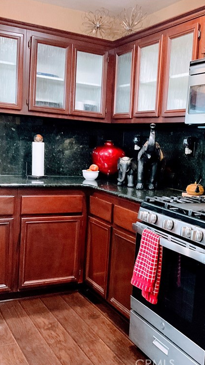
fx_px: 416
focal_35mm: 43
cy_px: 184
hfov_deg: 27.3
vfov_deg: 47.4
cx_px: 158
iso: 320
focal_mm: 3
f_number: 1.8
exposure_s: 1/30
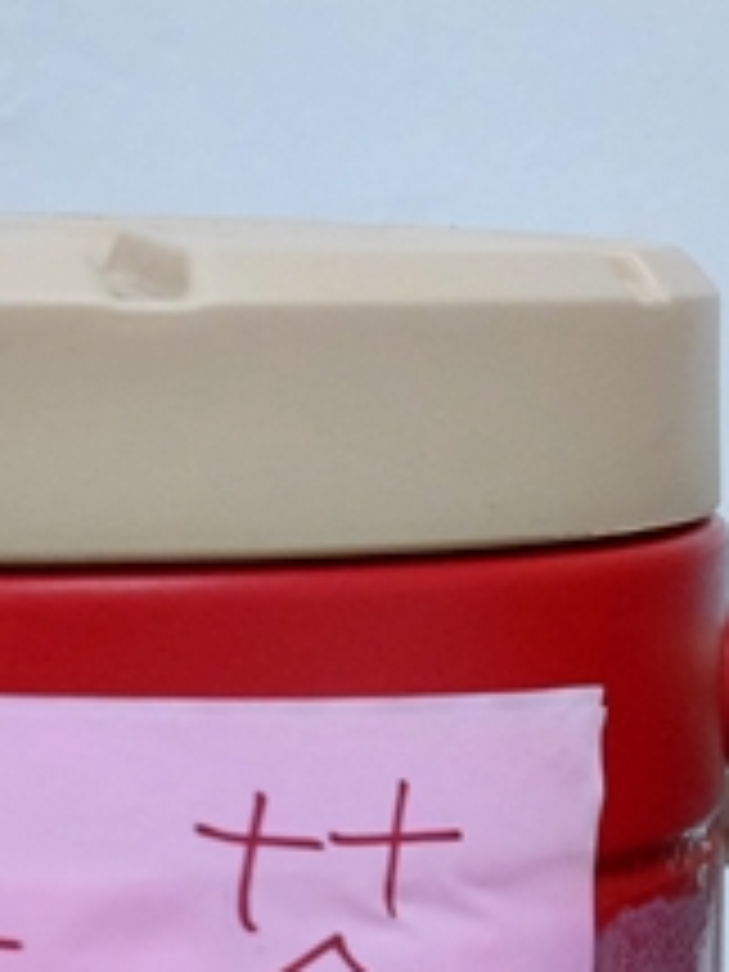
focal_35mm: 140
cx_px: 752
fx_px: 3931
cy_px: 1179
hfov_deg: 10.5
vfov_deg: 13.7
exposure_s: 1/450
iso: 2000
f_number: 2.5
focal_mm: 23
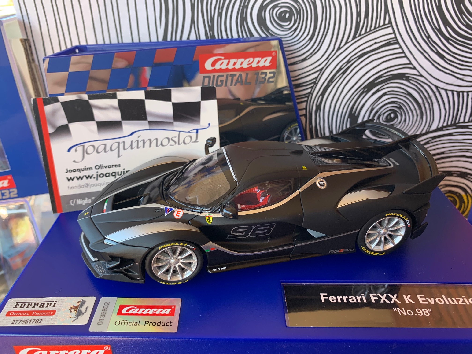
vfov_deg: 53.1
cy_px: 177
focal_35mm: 26
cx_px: 236
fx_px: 355
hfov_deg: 67.3
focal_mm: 4.25
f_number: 1.8
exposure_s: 1/122
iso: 40
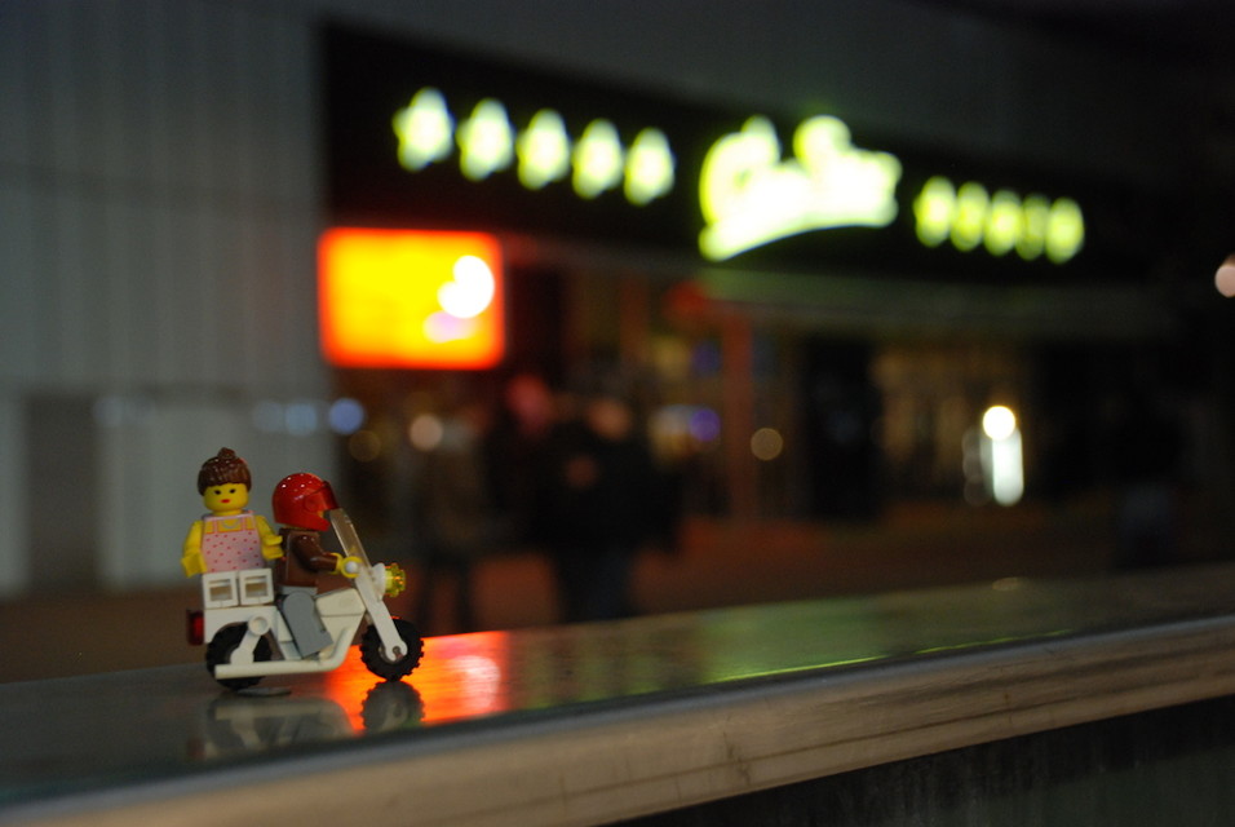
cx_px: 618
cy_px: 414
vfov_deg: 22.7
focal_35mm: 60
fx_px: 2061
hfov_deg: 33.4
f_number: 4.5
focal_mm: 40
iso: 640
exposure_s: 1/10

————————

Transcribe the listing above verbatim. No picture belongs in the result.

fx_px: 416
focal_35mm: 43
cy_px: 184
hfov_deg: 27.3
vfov_deg: 47.4
cx_px: 158
iso: 320
focal_mm: 3
f_number: 1.8
exposure_s: 1/30
focal_35mm: 140
cx_px: 752
fx_px: 3931
cy_px: 1179
hfov_deg: 10.5
vfov_deg: 13.7
exposure_s: 1/450
iso: 2000
f_number: 2.5
focal_mm: 23
vfov_deg: 53.1
cy_px: 177
focal_35mm: 26
cx_px: 236
fx_px: 355
hfov_deg: 67.3
focal_mm: 4.25
f_number: 1.8
exposure_s: 1/122
iso: 40
cx_px: 618
cy_px: 414
vfov_deg: 22.7
focal_35mm: 60
fx_px: 2061
hfov_deg: 33.4
f_number: 4.5
focal_mm: 40
iso: 640
exposure_s: 1/10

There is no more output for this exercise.